_Required tasks_
a. According to the article on the Covid19 Temple, how many stones does the installation now contain?
b. Carry on writing the article on the Covid19 Temple from the point where its last sentence ends.

Covid19 Temple – an poignant homage by the sea.

Wexford-based Belgian artist Els Dietvorst - whose recent exhibition “Dooltocht: a desperate quest to find a base for hope” at M HKA in Antwerp celebrated her last 20 years as an artist – has created a “shrine” composed of white stones to honour those who have suffered due to the current pandemic. 

Els Dietvorst, who lives by the sea in a low-populated area of Wexford, encountered a couple of stones that a girl had inscribed with the words: “Covid 19” and “I am bored.” Els then felt inspired to place several white stones around it and she kept doing it every day. After a week of working on it, Els noticed that anonymous walkers had also been contributing to the temple. She started this project in March and now the installation has well over 500 stones. 

There are many sacred places throughout the world where pilgrims used to travel to in an effort to connect to a special energy. Covid19 Temple  is nested in a memorable place that can only be reached after walking for thirty minutes in a desolate area. It entails a different kind of pilgrimage. One that shows how despite the fact that our world is a completely different place from what it was 4 months ago, the need to connect and honour those who suffer is greater than ever.

_Collected data_

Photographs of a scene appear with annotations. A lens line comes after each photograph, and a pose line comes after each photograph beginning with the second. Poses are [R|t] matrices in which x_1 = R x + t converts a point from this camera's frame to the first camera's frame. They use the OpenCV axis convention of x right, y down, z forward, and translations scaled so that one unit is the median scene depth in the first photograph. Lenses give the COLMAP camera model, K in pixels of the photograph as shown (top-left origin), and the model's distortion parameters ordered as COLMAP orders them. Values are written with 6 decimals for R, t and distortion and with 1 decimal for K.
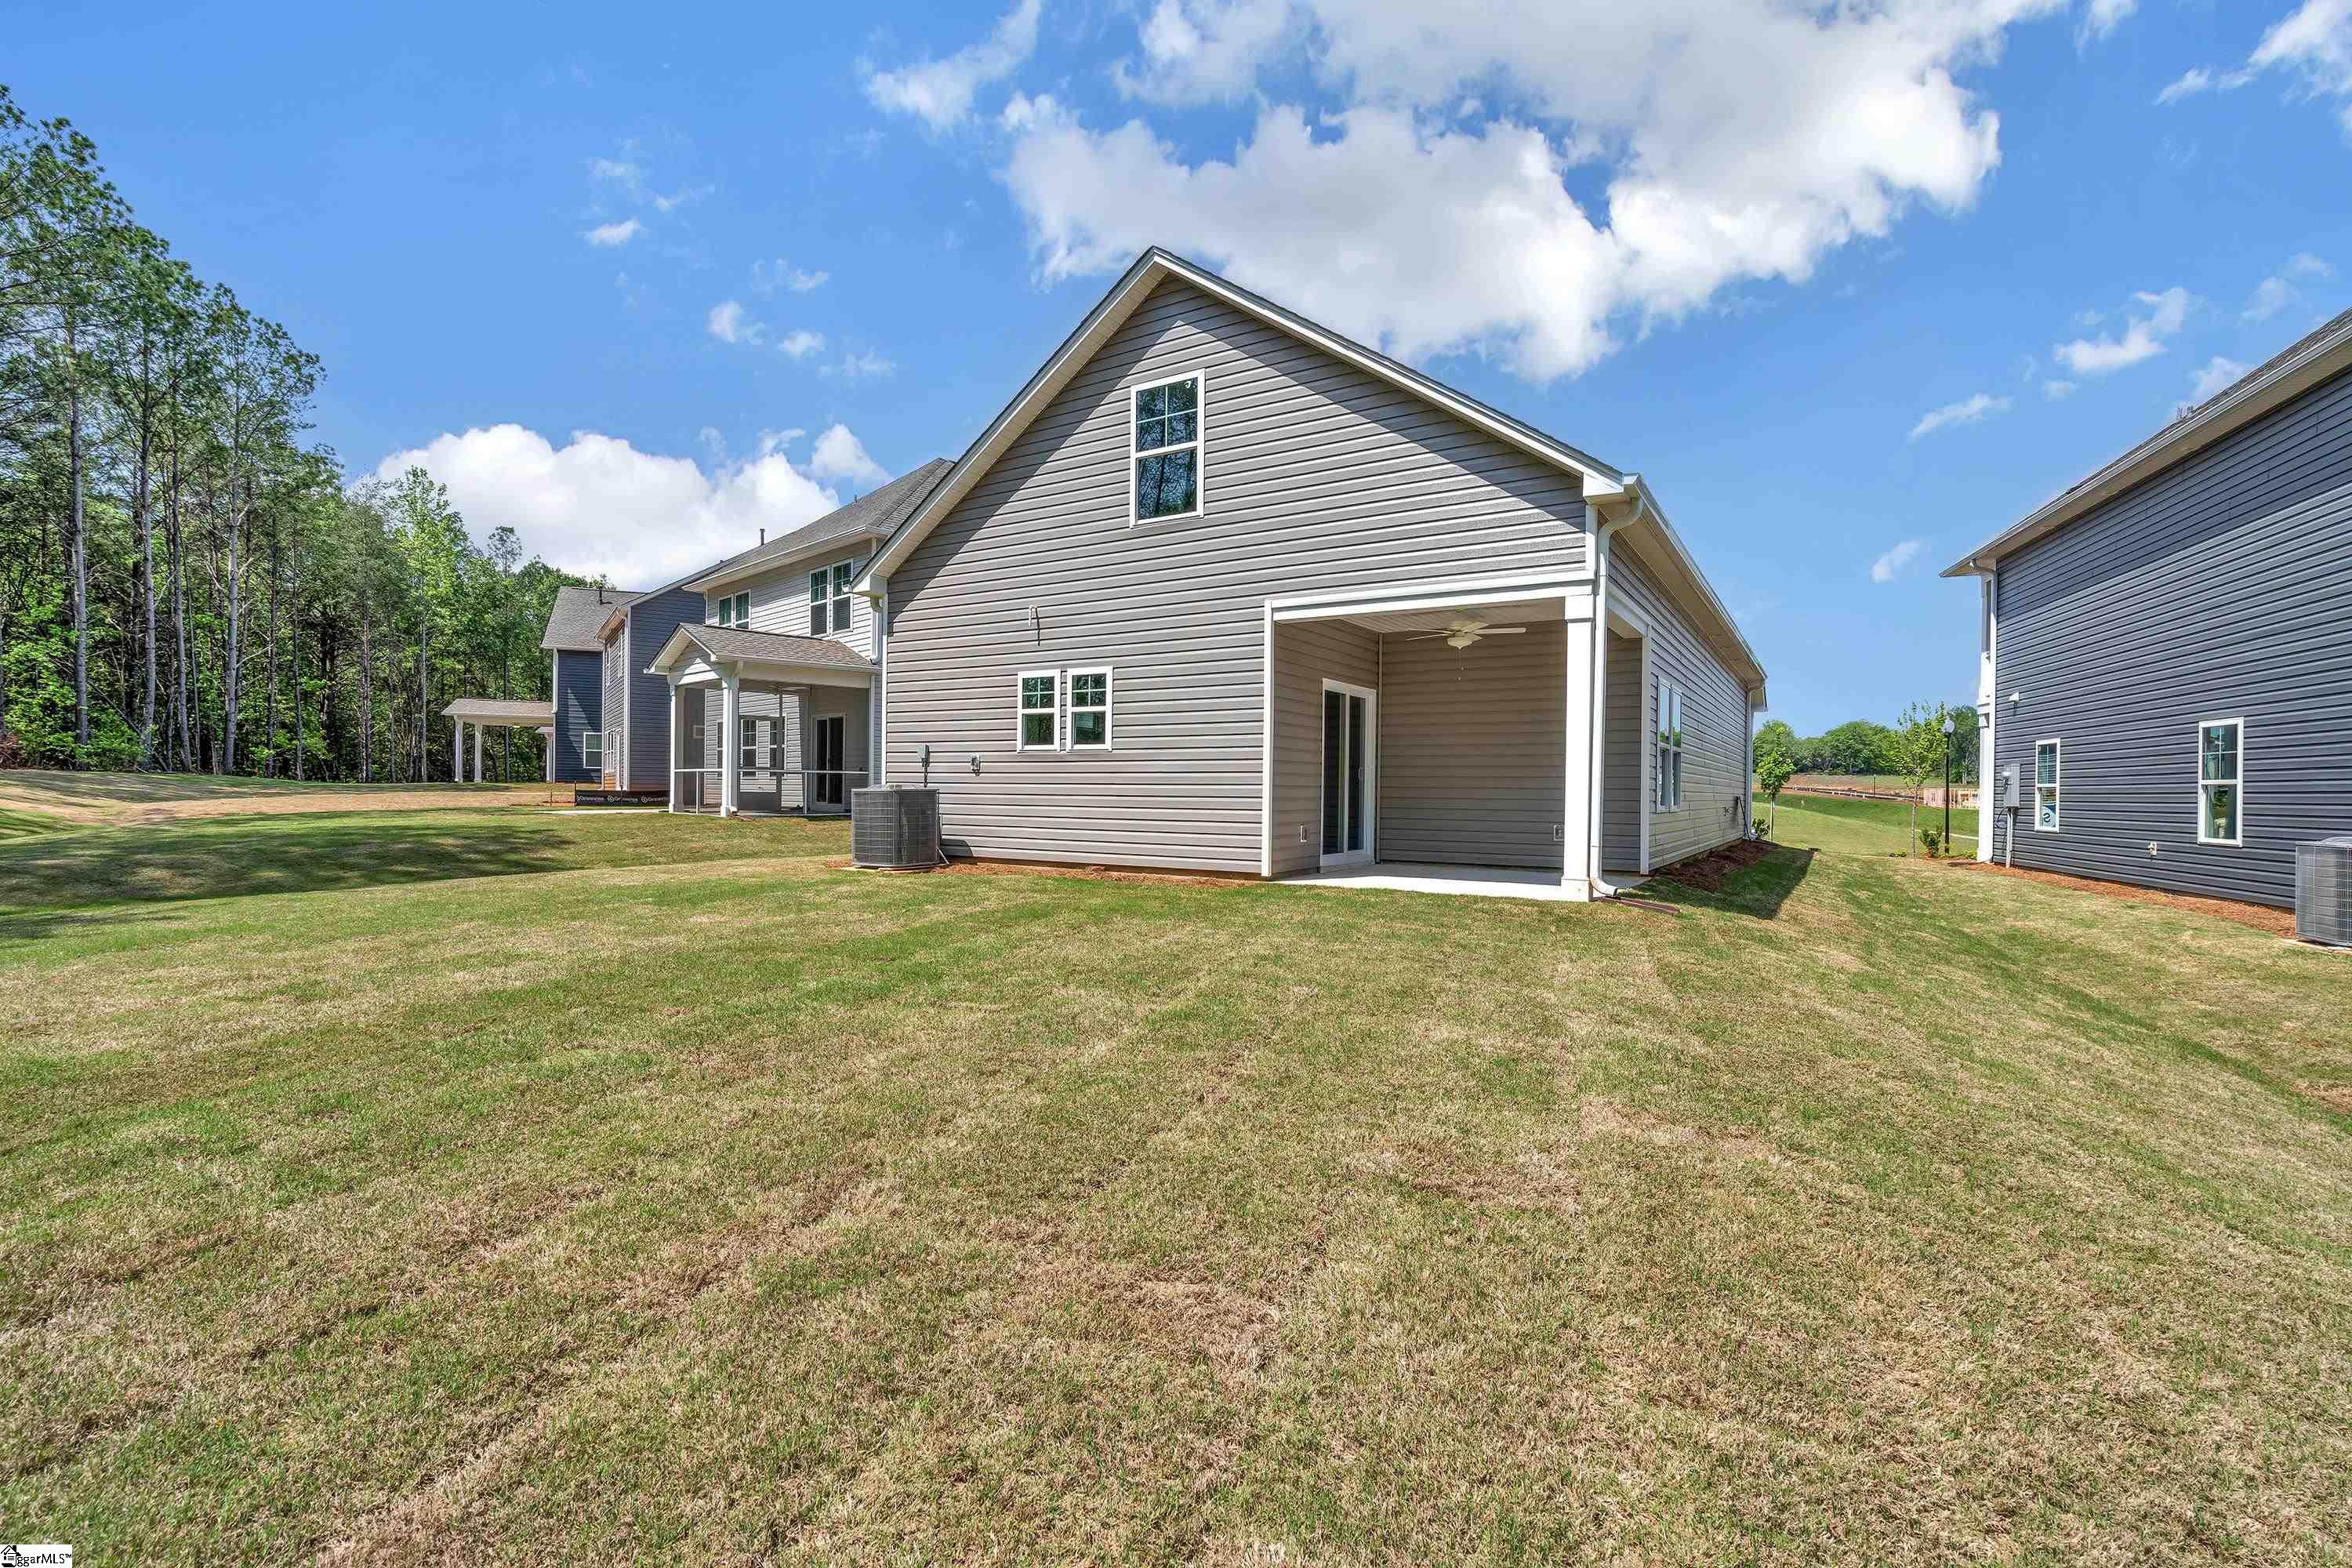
lens RADIAL K [[1059.2, 0, 1174.6], [0, 1059.2, 779.8], [0, 0, 1]] dist [-0.012534, 0.004884]
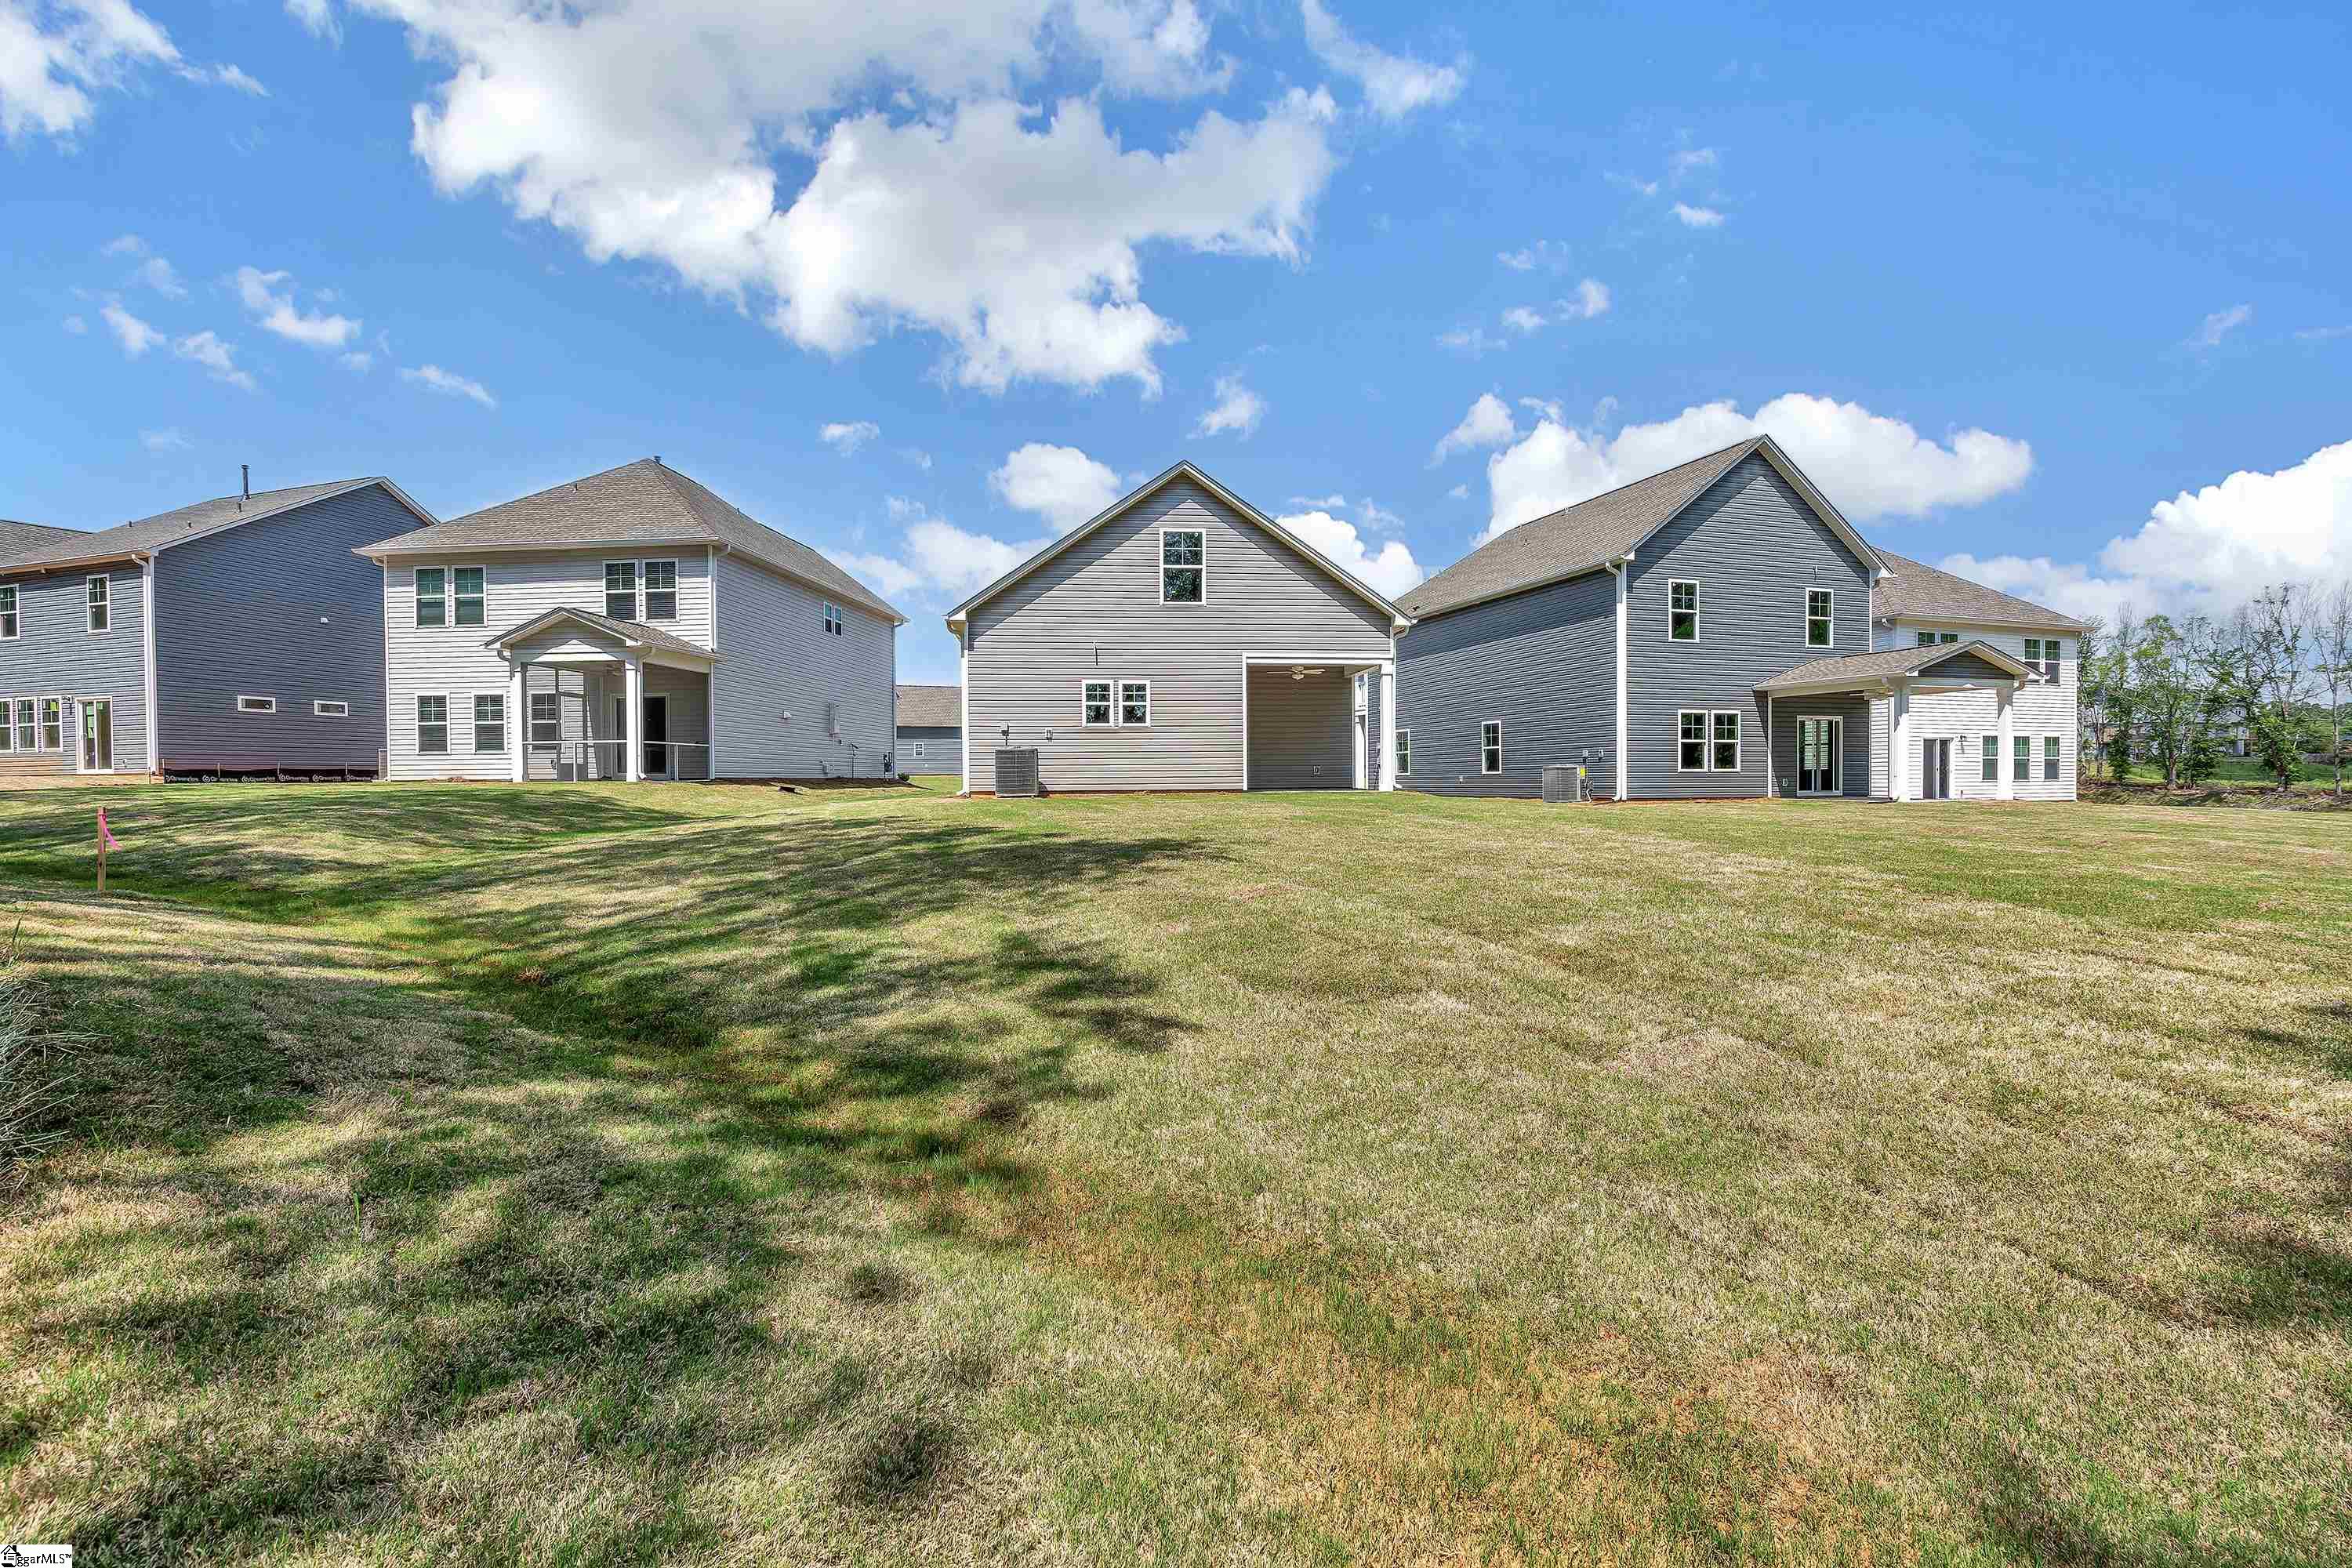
lens RADIAL K [[1059.2, 0, 1177.3], [0, 1059.2, 780.1], [0, 0, 1]] dist [-0.012534, 0.004884]
pose [[0.780246, -0.014761, 0.625299, -1.136266], [0.008787, 0.999882, 0.012640, 0.040099], [-0.625412, -0.004368, 0.780283, -0.436426]]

_Answers to each task_
a. Well over 500 stones.

b.
Els’s prolific body of work has always had at its core issues such as massive migration, social conflict, homelessness, nature, climate change, and our own mortality. She prefers to work in collaboration with others so it is only fitting that despite current limitations Els organically found a way to continue working “with others” in the creation of a “temple”. 

Art historian Karla Sánchez said: “Coivd 19 Temple is not only touching and meaningful to Els Dietvorst but to all of us. As our humanity is tested more than ever in this generation we have to keep reaching out for one another, even from a distance, and find hope in our company.”